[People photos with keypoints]
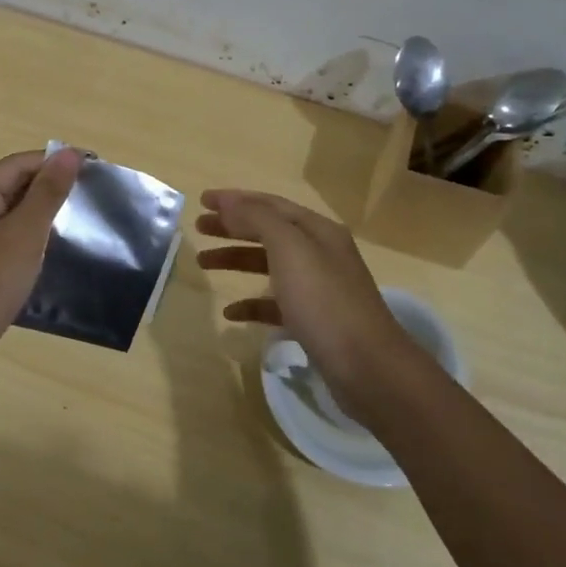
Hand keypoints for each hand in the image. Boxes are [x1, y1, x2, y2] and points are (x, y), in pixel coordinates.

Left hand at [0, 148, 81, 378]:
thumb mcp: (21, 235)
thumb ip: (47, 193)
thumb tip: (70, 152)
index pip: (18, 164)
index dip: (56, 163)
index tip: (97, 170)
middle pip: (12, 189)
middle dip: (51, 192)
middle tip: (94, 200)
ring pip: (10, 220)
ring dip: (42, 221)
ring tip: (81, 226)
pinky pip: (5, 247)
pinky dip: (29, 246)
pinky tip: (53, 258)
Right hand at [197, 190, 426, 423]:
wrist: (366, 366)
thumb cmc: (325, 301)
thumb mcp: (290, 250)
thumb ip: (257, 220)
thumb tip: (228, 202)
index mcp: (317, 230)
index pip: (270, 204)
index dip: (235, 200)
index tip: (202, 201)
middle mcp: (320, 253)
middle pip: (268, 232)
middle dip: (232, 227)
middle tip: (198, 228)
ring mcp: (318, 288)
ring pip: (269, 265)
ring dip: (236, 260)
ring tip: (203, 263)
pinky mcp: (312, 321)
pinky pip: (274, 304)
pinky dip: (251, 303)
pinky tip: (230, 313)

▶ Your assignment
Could you print all of the entries exactly, skipping the images?

▶ Expected answer
Hand keypoints for each hand in the image. Boxes are [x1, y1, x2, y2] and points are (x, y), in pixel coordinates.

Left hand at [0, 148, 81, 378]:
thumb mcp: (21, 235)
thumb ip: (47, 193)
thumb tip: (70, 152)
index pip: (18, 164)
index dip: (56, 163)
index tip: (97, 170)
middle pip: (12, 189)
middle dip: (51, 192)
middle tip: (94, 200)
ring pip: (10, 220)
ring dip: (42, 221)
ring tip: (81, 226)
pinky pip: (5, 247)
pinky dip: (29, 246)
pinky tip: (53, 258)
Right hand at [197, 190, 426, 423]:
wrist: (366, 366)
thumb cmc: (325, 301)
thumb mcp: (290, 250)
thumb ip: (257, 220)
thumb tip: (228, 202)
index mcp: (317, 230)
index pip: (270, 204)
index dip: (235, 200)
index tip: (202, 201)
middle mcp: (320, 253)
middle pip: (268, 232)
middle dip: (232, 227)
middle tip: (198, 228)
ring mcp: (318, 288)
ring pip: (269, 265)
ring dip: (236, 260)
ring tip: (203, 263)
pinky mcp: (312, 321)
pinky pip: (274, 304)
pinky dip: (251, 303)
pinky tip: (230, 313)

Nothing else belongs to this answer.